Puremusic: How you doing?
Richard Julian: Doing all right, man. Working my ass off.
PM: Right. Well, that's just what it takes. Luckily you have the goods. But that's something we'll get into, I'm sure, in the course of this conversation. I love the new record, Sunday Morning in Saturday's Shoes.
RJ: Oh, thanks.
PM: Sounds like a broken record, but I think it's the best one for sure.
RJ: Wow. Well, thanks, Frank. That really means a lot coming from you. You've been down for a lot of them. It's a tall order, usually, trying to impress the same people. [laughs] I get like this anyway. I get hooked on people's shit and I sometimes create a sentimental attachment.
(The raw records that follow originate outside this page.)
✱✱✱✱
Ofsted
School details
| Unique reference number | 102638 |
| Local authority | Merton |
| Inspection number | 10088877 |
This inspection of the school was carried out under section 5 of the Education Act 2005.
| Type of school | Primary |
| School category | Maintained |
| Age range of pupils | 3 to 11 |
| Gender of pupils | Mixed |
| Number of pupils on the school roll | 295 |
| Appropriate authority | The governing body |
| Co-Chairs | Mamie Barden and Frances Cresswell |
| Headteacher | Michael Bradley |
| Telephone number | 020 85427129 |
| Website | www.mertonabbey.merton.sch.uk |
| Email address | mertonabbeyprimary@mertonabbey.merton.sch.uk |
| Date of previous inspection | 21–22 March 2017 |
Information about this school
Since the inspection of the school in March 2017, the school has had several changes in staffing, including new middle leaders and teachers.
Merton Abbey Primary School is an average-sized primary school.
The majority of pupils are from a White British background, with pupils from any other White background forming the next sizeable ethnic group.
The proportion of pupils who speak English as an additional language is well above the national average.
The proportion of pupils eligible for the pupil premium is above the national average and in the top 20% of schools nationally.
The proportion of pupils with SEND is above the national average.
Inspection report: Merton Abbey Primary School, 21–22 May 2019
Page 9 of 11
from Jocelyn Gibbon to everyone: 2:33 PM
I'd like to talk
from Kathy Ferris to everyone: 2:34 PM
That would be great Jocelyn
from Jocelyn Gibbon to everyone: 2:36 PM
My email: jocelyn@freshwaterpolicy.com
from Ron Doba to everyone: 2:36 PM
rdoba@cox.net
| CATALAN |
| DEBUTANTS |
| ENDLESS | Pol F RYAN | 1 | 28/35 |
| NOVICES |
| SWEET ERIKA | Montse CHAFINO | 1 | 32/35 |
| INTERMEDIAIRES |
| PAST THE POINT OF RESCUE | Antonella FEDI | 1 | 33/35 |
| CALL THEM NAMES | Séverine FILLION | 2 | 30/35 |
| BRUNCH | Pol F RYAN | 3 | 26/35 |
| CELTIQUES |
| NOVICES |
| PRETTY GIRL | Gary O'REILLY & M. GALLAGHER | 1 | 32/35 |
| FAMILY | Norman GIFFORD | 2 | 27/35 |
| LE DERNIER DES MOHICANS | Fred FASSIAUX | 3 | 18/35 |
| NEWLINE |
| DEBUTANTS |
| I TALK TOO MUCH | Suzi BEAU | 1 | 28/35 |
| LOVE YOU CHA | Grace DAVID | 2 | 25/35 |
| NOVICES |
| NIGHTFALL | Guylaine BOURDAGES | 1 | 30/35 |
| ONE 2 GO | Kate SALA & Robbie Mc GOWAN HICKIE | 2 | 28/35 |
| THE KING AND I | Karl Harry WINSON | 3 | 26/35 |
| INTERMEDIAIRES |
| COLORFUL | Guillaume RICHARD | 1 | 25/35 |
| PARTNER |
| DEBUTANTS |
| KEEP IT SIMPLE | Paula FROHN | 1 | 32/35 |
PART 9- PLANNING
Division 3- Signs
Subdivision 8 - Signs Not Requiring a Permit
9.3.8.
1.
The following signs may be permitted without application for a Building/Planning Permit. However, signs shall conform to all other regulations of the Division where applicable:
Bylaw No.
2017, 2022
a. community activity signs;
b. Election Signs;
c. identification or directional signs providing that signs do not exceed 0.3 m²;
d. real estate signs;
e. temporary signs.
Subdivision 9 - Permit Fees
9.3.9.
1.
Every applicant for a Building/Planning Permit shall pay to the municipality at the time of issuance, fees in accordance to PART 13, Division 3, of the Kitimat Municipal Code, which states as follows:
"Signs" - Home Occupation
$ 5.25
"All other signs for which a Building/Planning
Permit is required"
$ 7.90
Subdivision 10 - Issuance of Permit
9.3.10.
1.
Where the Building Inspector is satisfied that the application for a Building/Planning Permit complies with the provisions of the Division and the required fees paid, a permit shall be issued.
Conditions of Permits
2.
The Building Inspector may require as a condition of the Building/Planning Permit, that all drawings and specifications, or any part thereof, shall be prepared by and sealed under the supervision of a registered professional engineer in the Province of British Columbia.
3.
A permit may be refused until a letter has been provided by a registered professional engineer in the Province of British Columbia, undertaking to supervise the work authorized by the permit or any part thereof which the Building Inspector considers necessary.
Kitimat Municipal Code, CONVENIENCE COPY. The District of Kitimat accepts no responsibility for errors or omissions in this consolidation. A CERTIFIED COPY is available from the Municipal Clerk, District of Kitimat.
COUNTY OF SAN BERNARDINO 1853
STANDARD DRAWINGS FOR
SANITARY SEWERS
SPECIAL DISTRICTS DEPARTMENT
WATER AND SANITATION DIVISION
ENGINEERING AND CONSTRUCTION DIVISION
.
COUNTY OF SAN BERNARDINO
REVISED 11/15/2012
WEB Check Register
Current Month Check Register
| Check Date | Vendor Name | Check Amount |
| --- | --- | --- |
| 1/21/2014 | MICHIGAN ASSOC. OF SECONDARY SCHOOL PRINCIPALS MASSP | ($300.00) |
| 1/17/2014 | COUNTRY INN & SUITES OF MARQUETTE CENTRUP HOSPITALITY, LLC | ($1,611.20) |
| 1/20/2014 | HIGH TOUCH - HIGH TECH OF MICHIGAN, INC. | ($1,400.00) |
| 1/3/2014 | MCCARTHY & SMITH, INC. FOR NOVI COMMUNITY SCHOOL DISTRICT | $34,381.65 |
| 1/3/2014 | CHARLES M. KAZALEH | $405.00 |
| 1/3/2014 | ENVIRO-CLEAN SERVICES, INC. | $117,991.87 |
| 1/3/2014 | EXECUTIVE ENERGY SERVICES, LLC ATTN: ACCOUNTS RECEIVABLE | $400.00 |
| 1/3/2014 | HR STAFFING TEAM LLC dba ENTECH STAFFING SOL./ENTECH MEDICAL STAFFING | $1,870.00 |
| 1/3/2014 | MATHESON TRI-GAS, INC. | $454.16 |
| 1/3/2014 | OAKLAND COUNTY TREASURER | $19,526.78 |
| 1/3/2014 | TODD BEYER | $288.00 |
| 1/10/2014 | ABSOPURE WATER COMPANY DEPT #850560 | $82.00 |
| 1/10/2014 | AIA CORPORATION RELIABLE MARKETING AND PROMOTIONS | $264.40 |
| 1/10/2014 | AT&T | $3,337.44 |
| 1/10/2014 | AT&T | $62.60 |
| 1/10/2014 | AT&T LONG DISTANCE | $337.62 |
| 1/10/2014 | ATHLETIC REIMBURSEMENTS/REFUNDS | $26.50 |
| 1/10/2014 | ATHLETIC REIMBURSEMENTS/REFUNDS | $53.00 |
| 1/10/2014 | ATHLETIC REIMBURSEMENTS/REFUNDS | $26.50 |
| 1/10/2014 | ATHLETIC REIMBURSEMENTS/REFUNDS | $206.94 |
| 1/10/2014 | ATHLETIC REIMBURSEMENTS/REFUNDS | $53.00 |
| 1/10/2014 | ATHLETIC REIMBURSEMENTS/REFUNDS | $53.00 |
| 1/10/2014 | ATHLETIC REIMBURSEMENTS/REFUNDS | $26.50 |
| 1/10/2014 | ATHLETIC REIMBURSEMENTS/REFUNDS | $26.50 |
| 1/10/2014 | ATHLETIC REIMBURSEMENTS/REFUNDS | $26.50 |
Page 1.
PM: The old one was better--sure. No, you actually keep on going. When I first opened it up, I realized that I was thinking even out loud--okay, well at least you know this is gonna be good.
PM: Multiple blade wit, great melodies and playing--just satisfying. What song is AAA radio playing, "If You Stay"?
RJ: [laughs] If they're playing anything, they're playing "If You Stay." XM's hit some stuff, which has been nice. Some people hit "Spring is Just Around the Corner," too. That seems to kind of do its own thing. People get up with it. I've sequenced the record wrong and should have put some of the harder hitting songwriter stuff up front, like "Syndicated"--even though that's kind of a classically counterintuitive way to go.
RJ: I think for what I do, it might help it. It might help more people listen to it, because that stuff is more--what would you say--different.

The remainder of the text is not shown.